Required Skills & Experience
- Bachelor of Science in Computer Science or related field (i.e., Engineering, Applied Science, Math, etc.) or equivalent experience.
- DataDog Administration experience on Linux platform to instrument Java based applications running on Tomcat Application Server.
- Configuration experience in Infrastructure Monitoring, Network Monitoring and Centralized Logging. Or similar Administration experience with ELK Stack Elasticsearch (search and analytics engine), Logstash (ingest pipeline) and Kibana (visualization and creating dashboards).
- Strong Linux platform (Red Hat) background.
- Understanding of SSL setup on Linux servers. Installing CA certs etc.
- Experience with Network Monitoring and knowledge on Network components like Switches, Routers, Palo Alto Network utilization SNMP, F5 Load Balancers, WebSeal, Info Blocks, Gigamon, Network Mapping is a plus.
- Working knowledge of other monitoring tools like Big Panda, CloudBeat (Synthetic Monitoring) is desired.
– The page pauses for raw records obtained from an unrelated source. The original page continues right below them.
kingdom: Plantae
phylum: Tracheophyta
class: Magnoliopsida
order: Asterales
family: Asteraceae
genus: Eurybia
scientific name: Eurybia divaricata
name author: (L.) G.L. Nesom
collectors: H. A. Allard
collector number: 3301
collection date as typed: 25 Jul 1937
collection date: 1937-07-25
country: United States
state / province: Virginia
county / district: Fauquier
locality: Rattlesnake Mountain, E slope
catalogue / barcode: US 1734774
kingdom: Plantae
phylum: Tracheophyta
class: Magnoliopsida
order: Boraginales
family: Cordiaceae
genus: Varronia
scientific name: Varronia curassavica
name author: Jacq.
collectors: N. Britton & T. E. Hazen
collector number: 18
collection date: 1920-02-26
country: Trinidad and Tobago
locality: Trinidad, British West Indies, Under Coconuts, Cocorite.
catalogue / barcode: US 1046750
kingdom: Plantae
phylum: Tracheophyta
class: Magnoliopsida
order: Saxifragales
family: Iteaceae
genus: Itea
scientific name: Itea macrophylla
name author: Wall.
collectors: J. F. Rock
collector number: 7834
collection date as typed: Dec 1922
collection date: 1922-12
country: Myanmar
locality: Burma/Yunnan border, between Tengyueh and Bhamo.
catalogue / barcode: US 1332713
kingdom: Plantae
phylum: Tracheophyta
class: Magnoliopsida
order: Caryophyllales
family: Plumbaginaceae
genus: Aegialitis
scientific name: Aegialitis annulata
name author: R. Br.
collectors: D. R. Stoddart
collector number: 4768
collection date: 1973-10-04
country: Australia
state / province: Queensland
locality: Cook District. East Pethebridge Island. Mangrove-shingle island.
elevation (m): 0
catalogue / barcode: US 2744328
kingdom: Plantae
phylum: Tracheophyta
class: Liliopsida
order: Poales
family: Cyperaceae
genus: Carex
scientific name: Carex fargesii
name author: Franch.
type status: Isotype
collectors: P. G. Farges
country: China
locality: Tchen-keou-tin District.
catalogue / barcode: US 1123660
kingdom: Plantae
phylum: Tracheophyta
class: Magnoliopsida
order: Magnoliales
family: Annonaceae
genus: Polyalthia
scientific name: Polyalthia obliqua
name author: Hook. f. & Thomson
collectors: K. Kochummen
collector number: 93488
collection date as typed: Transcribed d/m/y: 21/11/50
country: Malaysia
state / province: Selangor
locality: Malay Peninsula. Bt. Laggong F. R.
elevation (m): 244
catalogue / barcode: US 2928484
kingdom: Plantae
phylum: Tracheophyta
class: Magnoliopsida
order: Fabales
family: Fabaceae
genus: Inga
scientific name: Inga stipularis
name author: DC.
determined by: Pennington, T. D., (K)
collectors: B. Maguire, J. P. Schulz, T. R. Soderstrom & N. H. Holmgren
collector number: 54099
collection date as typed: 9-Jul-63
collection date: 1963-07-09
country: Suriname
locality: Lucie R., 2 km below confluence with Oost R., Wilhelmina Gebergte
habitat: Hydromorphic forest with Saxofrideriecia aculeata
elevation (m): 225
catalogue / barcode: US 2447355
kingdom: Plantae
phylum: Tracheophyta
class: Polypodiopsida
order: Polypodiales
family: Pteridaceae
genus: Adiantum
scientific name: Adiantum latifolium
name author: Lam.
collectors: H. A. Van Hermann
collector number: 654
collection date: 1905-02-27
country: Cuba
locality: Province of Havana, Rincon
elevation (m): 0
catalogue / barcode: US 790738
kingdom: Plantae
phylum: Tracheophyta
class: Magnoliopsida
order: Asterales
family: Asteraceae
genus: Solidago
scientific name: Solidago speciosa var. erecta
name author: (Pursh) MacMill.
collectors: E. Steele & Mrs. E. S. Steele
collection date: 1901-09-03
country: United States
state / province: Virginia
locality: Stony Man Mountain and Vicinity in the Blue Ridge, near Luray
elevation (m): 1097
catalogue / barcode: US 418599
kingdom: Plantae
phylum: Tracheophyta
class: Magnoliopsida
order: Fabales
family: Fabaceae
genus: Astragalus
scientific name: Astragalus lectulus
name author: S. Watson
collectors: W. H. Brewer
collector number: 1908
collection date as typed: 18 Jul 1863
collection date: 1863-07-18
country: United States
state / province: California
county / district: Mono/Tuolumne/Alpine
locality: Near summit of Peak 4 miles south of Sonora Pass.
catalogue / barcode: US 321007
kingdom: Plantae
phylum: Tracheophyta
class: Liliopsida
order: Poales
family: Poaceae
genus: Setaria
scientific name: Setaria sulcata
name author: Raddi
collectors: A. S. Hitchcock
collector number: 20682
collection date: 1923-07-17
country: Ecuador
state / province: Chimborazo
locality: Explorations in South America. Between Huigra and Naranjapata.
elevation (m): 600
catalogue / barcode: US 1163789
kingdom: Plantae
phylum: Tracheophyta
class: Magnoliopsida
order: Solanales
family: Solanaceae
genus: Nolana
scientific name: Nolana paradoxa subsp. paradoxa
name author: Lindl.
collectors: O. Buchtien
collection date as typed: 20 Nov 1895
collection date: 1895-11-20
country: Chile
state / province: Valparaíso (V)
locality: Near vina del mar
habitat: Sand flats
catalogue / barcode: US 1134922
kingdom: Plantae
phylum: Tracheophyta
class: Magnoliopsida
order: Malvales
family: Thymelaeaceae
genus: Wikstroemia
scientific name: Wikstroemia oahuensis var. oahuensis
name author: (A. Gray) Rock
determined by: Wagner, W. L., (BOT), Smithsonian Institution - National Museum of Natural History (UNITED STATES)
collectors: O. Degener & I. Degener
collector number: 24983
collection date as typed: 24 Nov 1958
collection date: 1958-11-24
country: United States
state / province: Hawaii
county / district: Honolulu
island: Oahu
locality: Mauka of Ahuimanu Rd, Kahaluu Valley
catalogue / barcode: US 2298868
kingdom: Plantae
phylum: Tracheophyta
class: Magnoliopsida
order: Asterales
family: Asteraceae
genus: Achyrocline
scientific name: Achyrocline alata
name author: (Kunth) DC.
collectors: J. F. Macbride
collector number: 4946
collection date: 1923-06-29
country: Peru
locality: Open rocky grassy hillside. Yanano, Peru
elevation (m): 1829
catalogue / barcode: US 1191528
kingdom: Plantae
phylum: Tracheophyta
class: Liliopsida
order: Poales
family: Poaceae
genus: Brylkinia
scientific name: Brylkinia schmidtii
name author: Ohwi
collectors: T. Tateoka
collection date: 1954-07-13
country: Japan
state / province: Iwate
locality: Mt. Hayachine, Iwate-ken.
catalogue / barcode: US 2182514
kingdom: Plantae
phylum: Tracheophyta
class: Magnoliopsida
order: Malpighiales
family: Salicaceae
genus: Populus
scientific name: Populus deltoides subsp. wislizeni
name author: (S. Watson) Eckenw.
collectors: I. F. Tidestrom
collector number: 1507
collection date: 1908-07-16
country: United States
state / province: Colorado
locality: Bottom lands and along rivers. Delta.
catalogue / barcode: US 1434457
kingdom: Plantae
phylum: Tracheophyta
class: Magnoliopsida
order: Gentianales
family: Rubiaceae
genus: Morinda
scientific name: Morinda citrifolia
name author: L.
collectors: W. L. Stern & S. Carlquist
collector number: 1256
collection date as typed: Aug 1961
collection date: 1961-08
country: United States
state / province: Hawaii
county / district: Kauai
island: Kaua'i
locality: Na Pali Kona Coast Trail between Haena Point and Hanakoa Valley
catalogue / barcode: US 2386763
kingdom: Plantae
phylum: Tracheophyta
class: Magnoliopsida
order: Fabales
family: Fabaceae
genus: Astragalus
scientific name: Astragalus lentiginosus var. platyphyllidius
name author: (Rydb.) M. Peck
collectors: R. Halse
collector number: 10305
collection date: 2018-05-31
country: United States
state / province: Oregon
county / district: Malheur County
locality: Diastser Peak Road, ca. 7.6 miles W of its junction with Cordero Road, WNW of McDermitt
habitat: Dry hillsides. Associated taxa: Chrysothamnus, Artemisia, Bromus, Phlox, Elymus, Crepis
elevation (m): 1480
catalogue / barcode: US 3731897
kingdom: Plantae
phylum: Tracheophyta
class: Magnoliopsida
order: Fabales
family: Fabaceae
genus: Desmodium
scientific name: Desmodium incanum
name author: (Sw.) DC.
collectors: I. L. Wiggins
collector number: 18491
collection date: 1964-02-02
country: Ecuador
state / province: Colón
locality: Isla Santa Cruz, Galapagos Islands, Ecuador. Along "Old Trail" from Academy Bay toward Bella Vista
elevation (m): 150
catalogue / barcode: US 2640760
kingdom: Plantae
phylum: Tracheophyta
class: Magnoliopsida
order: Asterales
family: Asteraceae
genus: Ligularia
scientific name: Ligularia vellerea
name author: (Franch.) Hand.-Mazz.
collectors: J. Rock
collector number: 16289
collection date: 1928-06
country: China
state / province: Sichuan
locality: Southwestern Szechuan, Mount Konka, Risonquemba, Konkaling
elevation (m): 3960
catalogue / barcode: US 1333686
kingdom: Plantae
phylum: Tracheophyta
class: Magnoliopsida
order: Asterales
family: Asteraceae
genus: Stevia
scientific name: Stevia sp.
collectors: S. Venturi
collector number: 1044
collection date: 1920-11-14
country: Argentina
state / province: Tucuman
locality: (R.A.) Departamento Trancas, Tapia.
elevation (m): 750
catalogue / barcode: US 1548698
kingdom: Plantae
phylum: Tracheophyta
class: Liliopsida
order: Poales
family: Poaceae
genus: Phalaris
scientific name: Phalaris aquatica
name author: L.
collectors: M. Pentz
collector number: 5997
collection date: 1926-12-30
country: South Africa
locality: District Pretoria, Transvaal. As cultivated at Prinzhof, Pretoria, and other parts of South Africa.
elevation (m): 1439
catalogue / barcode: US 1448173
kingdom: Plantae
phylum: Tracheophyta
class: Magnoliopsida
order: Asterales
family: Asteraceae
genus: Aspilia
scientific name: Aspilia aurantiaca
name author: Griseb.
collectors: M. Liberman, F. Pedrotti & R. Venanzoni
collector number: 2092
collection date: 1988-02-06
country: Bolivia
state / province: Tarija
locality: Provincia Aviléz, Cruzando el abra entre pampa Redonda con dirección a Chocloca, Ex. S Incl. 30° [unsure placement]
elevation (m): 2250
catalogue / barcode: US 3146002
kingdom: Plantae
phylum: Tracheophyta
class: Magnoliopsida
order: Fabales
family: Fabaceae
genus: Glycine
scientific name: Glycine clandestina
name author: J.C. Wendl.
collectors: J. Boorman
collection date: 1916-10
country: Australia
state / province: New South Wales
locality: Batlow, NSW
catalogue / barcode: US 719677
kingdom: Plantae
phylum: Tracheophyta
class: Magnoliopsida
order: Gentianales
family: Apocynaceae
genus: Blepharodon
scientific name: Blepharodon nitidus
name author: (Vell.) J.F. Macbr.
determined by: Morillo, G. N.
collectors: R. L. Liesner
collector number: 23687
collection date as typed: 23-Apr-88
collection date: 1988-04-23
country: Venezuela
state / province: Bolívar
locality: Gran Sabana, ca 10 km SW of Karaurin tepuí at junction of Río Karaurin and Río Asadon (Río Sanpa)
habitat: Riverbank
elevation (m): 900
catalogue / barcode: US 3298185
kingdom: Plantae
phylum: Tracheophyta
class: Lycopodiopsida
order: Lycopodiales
These tools are used to monitor applications and business transactions that impact the business and customers, currently.
- 8 plus years strong IT experience and good working knowledge of a variety of technology platforms in a distributed environment including: Microsoft systems (e.g. Windows 2012 and 2016 Server, Active Directory, Exchange, SharePoint), Linux/Unix, VMWare, SQL Server, database architectures, TCP/IP, VPNs, Mainframe, LAN/WAN technologies and architectures
- Minimum of 3 years hands-on experience installing, integrating, managing and maintaining monitoring tools like Data Dog administration and support.
- Similar Log Management experience with ELK Stack Elasticsearch (search and analytics engine), Logstash (ingest pipeline), and Kibana (visualization and creating dashboards)
- Experience in writing Shell, Python, Selenium, VuGen scripts
- Experience with SSL certs, encryption methods on Linux
- Experience in developing and implementing systems monitoring and alerting strategies in diverse, large-scale environments.
- Experience developing and documenting processes, procedures, and policies for tool usage and integration.
- Author tool maintenance and training documentation as well as support requests for training on tool usage.
- Knowledge and experience with configuring alerts, dashboards and ad-hoc reports.
- Strong understanding of service level management (SLAs, SLRs, etc.)
- Determine and document tool backup and recovery procedures.
- Experience with data management tools and databases (e.g., DB2, SQL -familiarity desired)
- Experience in systems and Java applications troubleshooting using monitoring tools like DataDog.
- Understanding and experience with both waterfall and agile Software Development Life Cycles (SDLC)
- Experience with SAFe agile methodologies.
Preferred Skills & Experience
- Experience with Network Monitoring and knowledge on Network components like Switches, Routers, Palo Alto Network utilization SNMP, F5 Load Balancers, WebSeal, Info Blocks, Gigamon, Network Mapping.
- Automation experience with scripting (Python, Shell, ANSIBLE).
- Working knowledge of other monitoring tools like Big Panda, CloudBeat (Synthetic Monitoring) or Moogsoft.